- Opening Delimiter -

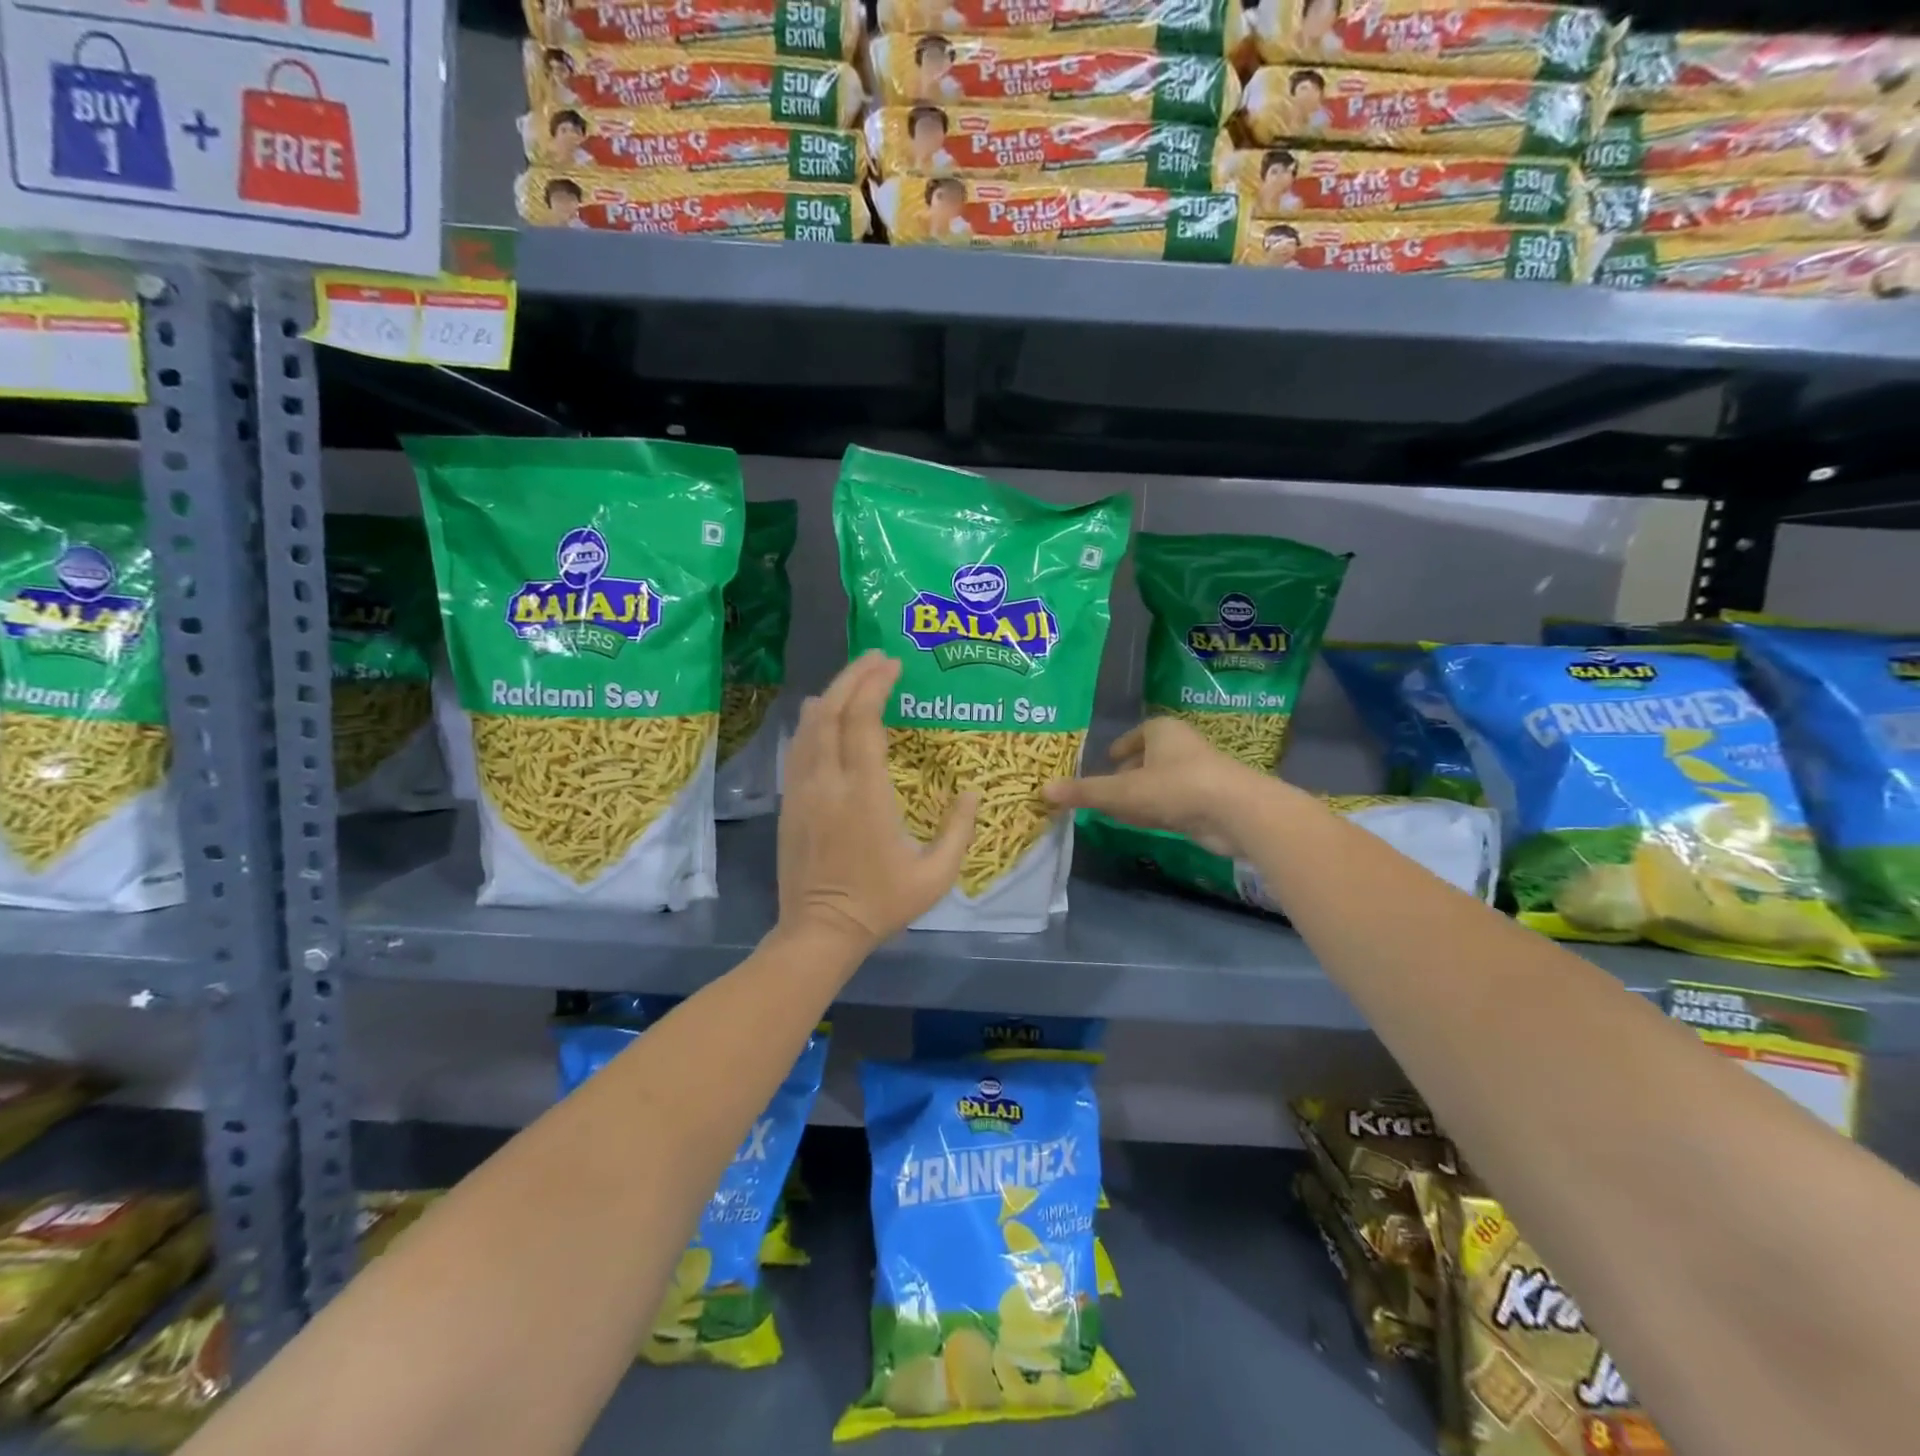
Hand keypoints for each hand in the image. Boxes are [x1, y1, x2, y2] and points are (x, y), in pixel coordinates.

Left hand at [775, 652, 978, 958]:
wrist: (820, 931)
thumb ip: (958, 831)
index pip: (863, 723)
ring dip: (832, 694)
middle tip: (876, 658)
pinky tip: (825, 714)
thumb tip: (973, 792)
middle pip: (833, 712)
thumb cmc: (880, 905)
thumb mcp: (935, 876)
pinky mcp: (789, 802)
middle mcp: (827, 782)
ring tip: (855, 679)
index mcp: (864, 795)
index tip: (893, 665)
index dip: (876, 687)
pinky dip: (813, 722)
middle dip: (853, 677)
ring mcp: (802, 791)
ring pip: (809, 726)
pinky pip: (797, 748)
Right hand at [1041, 716, 1266, 856]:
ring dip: (1144, 793)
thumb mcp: (1122, 792)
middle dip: (1129, 773)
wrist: (1235, 812)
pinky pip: (1176, 801)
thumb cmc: (1175, 788)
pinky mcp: (1211, 800)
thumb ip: (1084, 792)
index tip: (1107, 760)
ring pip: (1163, 781)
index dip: (1120, 747)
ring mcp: (1200, 772)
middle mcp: (1182, 745)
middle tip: (1107, 788)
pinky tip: (1149, 823)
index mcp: (1162, 730)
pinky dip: (1160, 809)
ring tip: (1123, 809)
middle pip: (1149, 758)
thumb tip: (1042, 790)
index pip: (1136, 734)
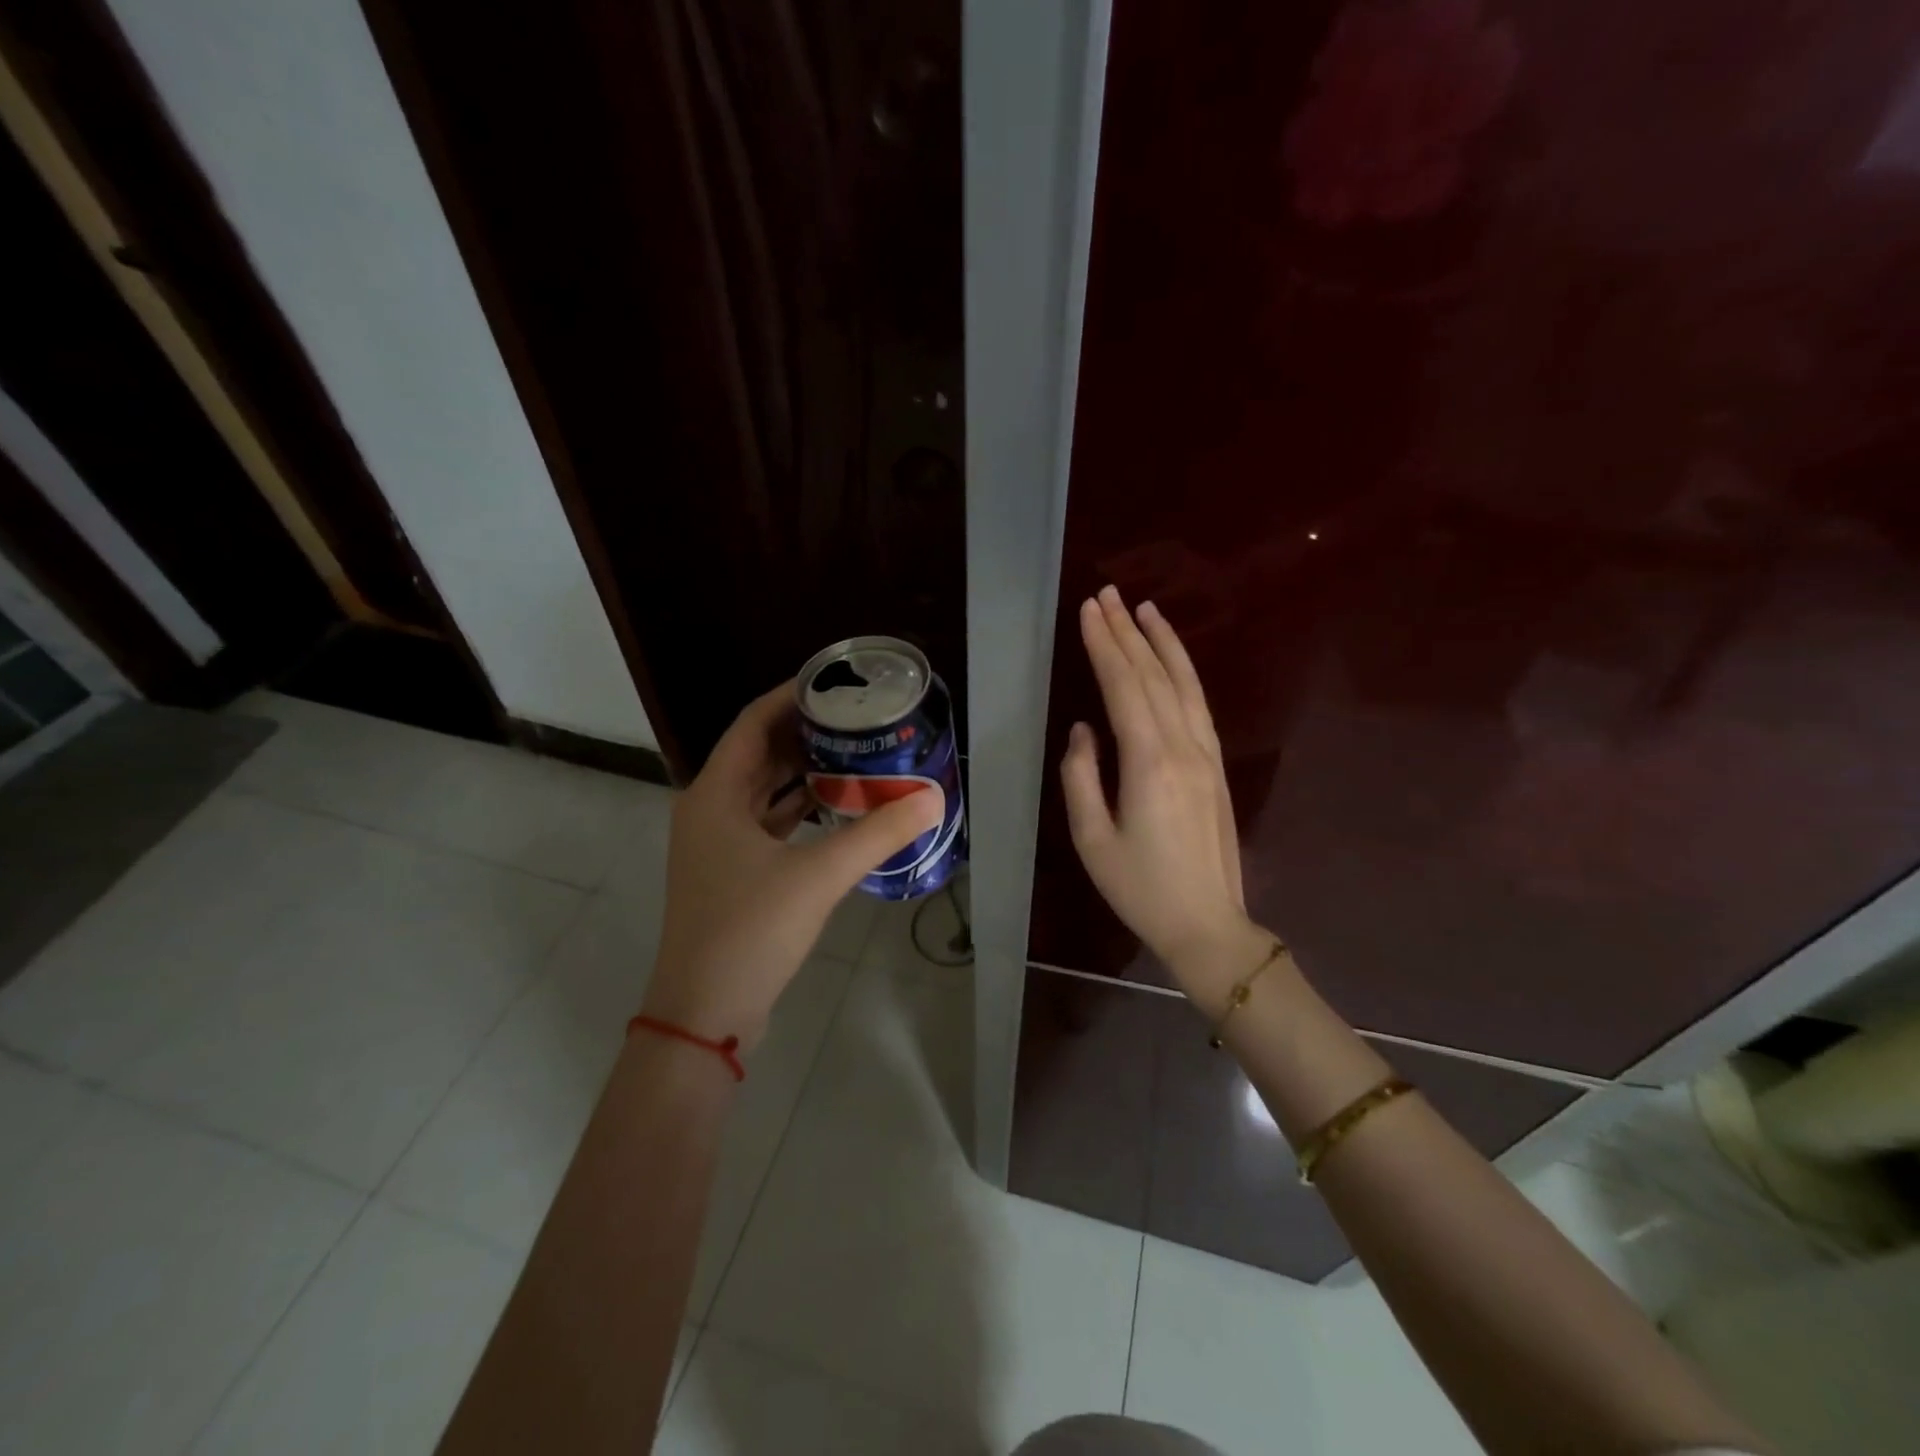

- Closing Delimiter -

Work instructions:
Whenever a picture appears, leave it out, and return every record exactly.

Task result:
Hand keypoints for each hand in the image. Boxes are [x1, y1, x2, y2] and points are (x, y), in pixel coordinates.

Left hand at [775, 652, 978, 958]:
wrist: (820, 931)
thumb ip: (958, 831)
index pip: (863, 723)
ring dip: (832, 694)
middle tip: (876, 658)
pinky tip: (825, 714)
thumb tip: (973, 792)
middle pip: (833, 712)
thumb cmc: (880, 905)
thumb mcp: (935, 876)
pinky mcp: (789, 802)
middle mcp: (827, 782)
ring tip: (855, 679)
index mcp: (864, 795)
index tip: (893, 665)
index dip: (876, 687)
pinky dip: (813, 722)
middle dip: (853, 677)
ring mcp: (802, 791)
ring pip: (809, 726)
pinky pip: (797, 748)
Right hand at [1041, 716, 1266, 856]:
ring dip: (1144, 793)
thumb mcp: (1122, 792)
middle dip: (1129, 773)
wrist: (1235, 812)
pinky pip: (1176, 801)
thumb cmc: (1175, 788)
pinky mcp: (1211, 800)
thumb ip: (1084, 792)
index tip: (1107, 760)
ring pip: (1163, 781)
index dip: (1120, 747)
ring mcp: (1200, 772)
middle mcp: (1182, 745)
middle tip: (1107, 788)
pinky tip: (1149, 823)
index mcp: (1162, 730)
pinky dip: (1160, 809)
ring tip: (1123, 809)
middle pip: (1149, 758)
thumb tip: (1042, 790)
index pip: (1136, 734)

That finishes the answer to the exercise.